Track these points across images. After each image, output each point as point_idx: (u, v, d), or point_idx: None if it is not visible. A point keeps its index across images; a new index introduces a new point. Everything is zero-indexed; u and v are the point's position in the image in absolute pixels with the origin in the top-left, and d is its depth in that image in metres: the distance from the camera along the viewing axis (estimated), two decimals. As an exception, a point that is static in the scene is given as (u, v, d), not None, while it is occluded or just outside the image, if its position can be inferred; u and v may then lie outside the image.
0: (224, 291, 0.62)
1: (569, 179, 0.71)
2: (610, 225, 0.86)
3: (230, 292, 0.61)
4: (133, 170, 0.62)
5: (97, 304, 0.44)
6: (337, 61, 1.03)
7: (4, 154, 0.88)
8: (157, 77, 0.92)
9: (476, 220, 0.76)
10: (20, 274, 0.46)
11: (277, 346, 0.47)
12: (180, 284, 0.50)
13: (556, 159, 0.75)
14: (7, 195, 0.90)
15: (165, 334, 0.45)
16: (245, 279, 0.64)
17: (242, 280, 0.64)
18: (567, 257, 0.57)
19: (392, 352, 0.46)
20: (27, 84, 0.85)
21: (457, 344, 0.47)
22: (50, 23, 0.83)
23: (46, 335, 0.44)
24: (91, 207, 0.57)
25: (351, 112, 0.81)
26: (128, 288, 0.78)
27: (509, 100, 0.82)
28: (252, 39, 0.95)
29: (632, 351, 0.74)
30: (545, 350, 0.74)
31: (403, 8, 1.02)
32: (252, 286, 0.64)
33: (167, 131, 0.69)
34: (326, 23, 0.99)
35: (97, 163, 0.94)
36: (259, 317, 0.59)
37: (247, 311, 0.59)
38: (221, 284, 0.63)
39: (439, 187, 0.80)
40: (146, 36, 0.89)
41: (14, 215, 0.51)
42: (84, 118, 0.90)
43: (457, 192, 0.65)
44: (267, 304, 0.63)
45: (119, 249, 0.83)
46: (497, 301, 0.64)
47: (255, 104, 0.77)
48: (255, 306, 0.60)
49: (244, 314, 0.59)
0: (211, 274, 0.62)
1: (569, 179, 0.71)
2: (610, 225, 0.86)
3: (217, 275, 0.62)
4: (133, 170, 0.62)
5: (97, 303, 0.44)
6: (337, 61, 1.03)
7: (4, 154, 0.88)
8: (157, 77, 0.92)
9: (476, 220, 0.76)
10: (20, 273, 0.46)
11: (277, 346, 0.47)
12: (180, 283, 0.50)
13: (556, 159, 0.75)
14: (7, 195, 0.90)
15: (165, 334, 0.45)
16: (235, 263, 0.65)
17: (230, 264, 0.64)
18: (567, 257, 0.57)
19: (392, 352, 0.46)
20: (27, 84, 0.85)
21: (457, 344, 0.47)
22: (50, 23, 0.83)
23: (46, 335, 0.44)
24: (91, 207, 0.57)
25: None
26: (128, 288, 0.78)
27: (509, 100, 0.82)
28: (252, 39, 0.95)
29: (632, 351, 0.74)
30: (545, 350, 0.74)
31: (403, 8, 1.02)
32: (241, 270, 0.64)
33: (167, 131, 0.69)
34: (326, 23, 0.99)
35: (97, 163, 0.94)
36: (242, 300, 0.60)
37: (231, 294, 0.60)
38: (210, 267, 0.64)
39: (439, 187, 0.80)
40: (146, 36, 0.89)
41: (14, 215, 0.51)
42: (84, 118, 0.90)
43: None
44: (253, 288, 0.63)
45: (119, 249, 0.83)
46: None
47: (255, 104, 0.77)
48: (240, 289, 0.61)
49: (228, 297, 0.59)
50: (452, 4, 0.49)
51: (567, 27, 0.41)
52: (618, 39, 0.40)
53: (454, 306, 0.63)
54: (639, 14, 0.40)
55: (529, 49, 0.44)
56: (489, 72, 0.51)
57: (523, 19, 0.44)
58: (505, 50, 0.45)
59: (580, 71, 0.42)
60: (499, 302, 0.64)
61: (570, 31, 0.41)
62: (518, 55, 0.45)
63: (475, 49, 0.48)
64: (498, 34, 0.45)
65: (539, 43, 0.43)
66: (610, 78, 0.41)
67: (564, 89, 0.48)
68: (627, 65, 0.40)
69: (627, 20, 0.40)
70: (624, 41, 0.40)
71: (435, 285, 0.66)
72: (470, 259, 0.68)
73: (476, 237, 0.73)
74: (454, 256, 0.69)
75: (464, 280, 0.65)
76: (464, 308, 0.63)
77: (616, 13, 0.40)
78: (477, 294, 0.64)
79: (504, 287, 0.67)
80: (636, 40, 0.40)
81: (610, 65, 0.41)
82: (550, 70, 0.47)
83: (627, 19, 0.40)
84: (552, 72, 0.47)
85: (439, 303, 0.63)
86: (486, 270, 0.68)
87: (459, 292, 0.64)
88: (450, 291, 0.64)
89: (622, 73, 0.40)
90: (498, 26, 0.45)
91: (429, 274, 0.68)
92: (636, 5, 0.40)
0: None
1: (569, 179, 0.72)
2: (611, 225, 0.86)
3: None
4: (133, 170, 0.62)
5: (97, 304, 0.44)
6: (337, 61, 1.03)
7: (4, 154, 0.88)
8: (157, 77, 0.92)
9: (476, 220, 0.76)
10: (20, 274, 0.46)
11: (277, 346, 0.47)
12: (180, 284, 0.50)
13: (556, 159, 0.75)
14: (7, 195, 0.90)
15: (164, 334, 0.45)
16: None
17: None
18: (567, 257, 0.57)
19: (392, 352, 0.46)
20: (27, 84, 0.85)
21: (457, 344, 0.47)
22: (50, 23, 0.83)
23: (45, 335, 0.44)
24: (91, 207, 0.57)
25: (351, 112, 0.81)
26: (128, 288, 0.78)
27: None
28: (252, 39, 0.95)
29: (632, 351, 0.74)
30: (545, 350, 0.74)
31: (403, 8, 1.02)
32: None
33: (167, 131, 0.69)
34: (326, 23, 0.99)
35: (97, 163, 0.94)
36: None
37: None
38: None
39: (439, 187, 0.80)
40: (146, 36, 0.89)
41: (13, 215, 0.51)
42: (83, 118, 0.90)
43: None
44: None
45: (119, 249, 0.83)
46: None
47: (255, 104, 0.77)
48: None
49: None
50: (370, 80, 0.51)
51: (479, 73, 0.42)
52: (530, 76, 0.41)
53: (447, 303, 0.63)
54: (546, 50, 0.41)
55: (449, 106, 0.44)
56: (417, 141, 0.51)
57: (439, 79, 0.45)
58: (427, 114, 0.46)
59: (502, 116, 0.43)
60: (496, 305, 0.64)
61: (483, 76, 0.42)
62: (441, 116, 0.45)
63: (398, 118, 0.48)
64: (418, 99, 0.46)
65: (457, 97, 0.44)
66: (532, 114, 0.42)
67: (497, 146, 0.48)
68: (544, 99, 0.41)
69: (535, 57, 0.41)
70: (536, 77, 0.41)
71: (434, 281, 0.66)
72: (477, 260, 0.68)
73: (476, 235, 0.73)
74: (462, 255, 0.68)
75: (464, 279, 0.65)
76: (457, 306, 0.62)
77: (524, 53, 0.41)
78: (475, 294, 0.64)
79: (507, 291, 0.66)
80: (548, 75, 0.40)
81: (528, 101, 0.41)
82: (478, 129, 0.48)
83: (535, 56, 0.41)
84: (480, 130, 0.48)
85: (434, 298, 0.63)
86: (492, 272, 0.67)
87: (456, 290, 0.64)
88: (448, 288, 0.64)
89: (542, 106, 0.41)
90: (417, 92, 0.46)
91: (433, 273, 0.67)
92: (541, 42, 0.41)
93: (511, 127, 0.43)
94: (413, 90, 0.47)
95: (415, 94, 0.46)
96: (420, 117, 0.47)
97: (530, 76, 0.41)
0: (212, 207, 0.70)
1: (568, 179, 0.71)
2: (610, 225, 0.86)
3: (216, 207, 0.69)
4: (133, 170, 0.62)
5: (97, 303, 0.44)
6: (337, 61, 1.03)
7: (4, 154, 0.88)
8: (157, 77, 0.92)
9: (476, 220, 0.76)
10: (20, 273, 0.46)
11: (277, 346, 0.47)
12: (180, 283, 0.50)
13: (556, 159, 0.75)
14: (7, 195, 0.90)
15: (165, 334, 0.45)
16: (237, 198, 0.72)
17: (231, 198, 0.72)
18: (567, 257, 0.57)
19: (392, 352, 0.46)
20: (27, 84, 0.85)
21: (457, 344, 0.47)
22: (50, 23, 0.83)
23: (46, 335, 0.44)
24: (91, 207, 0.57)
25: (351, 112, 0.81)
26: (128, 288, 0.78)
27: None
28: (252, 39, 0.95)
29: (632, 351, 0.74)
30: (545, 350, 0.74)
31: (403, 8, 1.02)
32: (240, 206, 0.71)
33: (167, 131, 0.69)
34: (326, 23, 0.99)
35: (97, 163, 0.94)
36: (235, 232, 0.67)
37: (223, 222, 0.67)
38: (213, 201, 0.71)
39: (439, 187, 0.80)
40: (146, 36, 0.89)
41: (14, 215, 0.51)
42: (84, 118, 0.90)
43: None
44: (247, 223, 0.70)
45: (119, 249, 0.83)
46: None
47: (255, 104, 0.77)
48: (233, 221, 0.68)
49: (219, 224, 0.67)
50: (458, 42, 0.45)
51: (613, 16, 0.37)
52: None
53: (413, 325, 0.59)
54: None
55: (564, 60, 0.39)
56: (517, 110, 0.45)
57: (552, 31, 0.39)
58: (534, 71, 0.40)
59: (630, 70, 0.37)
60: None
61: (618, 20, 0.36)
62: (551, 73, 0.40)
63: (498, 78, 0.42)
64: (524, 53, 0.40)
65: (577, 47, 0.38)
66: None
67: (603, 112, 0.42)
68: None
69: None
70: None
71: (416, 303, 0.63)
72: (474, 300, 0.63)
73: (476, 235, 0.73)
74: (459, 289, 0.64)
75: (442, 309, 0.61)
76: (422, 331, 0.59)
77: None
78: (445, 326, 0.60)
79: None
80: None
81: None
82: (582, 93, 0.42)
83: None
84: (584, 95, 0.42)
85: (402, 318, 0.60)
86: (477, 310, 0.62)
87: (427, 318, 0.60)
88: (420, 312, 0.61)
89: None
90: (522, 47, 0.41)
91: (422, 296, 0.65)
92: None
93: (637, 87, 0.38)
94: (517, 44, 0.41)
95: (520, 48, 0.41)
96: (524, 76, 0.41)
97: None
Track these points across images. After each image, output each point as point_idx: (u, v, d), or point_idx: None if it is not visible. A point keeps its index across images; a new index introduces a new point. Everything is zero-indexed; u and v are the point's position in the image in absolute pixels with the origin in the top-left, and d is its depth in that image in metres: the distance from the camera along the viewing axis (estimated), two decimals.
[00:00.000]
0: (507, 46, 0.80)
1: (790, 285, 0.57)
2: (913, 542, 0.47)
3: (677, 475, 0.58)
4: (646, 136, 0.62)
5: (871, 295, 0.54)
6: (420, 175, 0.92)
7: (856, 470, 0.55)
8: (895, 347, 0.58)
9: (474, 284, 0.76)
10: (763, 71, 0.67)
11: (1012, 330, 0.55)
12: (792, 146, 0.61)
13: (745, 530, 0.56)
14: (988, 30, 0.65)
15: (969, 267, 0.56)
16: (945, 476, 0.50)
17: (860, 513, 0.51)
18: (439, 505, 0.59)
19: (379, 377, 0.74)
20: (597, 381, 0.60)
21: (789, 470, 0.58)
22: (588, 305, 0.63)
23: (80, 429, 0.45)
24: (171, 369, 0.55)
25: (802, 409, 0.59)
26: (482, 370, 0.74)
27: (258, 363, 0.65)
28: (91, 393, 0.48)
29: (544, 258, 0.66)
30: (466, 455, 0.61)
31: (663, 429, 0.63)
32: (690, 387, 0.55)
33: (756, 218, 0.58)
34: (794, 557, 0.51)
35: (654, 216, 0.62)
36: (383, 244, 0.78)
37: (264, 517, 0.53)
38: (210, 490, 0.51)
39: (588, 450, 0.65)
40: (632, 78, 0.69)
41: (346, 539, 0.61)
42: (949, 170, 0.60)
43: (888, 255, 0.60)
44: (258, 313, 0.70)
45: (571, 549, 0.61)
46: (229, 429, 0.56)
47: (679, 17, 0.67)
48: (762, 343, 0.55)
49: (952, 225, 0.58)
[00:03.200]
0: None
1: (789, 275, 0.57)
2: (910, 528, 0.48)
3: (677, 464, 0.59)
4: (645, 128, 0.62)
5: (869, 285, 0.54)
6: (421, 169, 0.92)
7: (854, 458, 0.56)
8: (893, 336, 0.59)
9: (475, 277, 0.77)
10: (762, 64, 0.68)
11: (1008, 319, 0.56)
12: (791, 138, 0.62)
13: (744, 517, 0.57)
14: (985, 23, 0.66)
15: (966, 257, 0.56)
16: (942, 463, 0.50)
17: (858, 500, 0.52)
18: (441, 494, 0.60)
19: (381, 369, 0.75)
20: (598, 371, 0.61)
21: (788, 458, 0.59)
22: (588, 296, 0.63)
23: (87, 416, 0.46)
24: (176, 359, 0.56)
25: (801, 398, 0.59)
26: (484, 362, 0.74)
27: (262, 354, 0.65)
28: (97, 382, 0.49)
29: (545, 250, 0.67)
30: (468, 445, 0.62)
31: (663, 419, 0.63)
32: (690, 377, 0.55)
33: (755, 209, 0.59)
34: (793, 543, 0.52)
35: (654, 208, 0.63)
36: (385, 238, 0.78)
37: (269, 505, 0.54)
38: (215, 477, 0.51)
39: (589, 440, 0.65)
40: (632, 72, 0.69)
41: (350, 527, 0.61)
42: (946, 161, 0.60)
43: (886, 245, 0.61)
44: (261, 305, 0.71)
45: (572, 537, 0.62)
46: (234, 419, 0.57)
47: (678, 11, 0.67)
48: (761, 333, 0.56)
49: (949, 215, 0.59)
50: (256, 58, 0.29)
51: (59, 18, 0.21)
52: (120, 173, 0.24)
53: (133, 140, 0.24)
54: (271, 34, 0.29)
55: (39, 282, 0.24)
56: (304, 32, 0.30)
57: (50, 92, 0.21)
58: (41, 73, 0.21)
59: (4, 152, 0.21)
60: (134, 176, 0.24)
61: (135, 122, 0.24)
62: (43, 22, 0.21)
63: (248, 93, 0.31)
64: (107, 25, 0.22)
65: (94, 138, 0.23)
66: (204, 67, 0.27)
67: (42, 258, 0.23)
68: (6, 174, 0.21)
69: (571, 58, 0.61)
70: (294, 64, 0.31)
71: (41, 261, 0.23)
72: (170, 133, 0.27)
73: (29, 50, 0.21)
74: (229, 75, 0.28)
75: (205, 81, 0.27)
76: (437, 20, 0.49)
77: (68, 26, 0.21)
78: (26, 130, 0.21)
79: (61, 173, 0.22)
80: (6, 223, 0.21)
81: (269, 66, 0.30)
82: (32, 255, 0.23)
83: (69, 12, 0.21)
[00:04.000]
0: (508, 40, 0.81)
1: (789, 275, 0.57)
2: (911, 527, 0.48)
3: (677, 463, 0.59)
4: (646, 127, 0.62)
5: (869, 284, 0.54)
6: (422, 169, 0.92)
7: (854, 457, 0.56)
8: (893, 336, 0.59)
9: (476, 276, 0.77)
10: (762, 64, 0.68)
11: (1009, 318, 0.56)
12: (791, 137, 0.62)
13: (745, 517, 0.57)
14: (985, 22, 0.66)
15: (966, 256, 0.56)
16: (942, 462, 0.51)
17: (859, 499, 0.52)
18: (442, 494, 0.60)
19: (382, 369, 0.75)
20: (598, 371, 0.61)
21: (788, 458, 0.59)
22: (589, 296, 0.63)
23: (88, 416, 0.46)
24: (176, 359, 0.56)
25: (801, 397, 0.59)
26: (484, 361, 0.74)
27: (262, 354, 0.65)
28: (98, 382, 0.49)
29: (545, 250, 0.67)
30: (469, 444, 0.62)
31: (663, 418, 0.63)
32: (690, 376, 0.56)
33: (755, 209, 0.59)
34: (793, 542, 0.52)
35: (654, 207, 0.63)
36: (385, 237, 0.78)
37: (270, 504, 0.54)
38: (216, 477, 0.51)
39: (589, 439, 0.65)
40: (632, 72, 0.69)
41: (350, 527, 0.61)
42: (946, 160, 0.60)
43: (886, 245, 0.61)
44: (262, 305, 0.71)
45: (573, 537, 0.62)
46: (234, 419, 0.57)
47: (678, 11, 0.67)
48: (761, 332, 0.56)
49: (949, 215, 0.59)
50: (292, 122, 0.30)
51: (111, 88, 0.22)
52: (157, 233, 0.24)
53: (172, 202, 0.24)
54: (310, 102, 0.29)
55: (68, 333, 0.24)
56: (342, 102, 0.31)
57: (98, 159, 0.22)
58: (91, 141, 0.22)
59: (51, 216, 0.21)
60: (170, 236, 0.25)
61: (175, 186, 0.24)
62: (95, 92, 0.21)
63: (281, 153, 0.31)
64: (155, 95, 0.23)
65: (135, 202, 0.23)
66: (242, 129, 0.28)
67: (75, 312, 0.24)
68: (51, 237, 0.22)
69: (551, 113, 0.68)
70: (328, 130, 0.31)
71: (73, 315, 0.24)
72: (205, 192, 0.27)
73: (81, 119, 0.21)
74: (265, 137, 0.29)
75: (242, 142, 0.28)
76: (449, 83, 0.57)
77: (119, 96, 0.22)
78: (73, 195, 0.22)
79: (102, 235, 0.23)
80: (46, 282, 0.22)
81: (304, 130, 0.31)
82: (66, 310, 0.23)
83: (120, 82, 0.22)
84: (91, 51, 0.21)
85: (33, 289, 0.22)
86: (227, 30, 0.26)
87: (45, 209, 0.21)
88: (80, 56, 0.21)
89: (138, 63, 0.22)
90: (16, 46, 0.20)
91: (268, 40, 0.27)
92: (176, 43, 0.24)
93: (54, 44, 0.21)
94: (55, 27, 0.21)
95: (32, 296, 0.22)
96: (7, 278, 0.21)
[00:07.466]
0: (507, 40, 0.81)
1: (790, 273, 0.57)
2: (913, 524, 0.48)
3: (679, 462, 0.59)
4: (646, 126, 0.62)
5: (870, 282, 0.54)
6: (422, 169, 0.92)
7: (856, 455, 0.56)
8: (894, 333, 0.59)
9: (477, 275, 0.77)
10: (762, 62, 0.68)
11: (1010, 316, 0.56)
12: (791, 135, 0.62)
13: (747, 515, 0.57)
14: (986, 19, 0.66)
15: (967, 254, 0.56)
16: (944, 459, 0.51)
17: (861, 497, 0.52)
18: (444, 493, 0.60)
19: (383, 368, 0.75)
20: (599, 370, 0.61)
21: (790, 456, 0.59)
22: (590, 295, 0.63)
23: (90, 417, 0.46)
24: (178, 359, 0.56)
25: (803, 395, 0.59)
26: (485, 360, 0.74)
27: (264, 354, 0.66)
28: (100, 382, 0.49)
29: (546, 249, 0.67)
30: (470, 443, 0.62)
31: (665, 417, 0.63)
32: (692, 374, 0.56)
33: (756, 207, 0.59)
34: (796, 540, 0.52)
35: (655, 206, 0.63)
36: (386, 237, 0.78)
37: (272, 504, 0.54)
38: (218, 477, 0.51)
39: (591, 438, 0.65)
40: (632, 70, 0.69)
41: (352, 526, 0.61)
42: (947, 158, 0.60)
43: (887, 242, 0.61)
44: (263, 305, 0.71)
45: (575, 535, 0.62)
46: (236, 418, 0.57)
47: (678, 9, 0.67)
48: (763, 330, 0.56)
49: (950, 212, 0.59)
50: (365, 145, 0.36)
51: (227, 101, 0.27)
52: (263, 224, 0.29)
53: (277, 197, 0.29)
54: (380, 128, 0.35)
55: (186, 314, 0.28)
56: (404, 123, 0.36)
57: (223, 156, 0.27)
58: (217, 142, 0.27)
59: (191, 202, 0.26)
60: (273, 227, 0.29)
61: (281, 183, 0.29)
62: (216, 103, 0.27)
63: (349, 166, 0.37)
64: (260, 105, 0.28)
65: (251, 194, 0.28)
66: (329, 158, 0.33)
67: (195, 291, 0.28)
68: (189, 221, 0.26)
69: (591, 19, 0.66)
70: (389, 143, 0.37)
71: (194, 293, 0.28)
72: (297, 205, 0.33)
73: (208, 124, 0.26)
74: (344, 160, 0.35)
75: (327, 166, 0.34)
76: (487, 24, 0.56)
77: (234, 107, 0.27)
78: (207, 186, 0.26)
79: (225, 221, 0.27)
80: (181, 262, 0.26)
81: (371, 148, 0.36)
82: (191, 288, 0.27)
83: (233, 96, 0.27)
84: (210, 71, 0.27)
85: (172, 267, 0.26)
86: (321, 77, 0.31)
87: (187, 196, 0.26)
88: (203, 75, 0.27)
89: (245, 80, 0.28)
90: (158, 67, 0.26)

━━━━

Exercise brief ▸ What you return must be the lines above that run from the line with "13: (745, 530, 0.56)" to the line with "49: (952, 225, 0.58)", inclusive, each copied exactly.

Result below ▸
13: (745, 530, 0.56)
14: (988, 30, 0.65)
15: (969, 267, 0.56)
16: (945, 476, 0.50)
17: (860, 513, 0.51)
18: (439, 505, 0.59)
19: (379, 377, 0.74)
20: (597, 381, 0.60)
21: (789, 470, 0.58)
22: (588, 305, 0.63)
23: (80, 429, 0.45)
24: (171, 369, 0.55)
25: (802, 409, 0.59)
26: (482, 370, 0.74)
27: (258, 363, 0.65)
28: (91, 393, 0.48)
29: (544, 258, 0.66)
30: (466, 455, 0.61)
31: (663, 429, 0.63)
32: (690, 387, 0.55)
33: (756, 218, 0.58)
34: (794, 557, 0.51)
35: (654, 216, 0.62)
36: (383, 244, 0.78)
37: (264, 517, 0.53)
38: (210, 490, 0.51)
39: (588, 450, 0.65)
40: (632, 78, 0.69)
41: (346, 539, 0.61)
42: (949, 170, 0.60)
43: (888, 255, 0.60)
44: (258, 313, 0.70)
45: (571, 549, 0.61)
46: (229, 429, 0.56)
47: (679, 17, 0.67)
48: (762, 343, 0.55)
49: (952, 225, 0.58)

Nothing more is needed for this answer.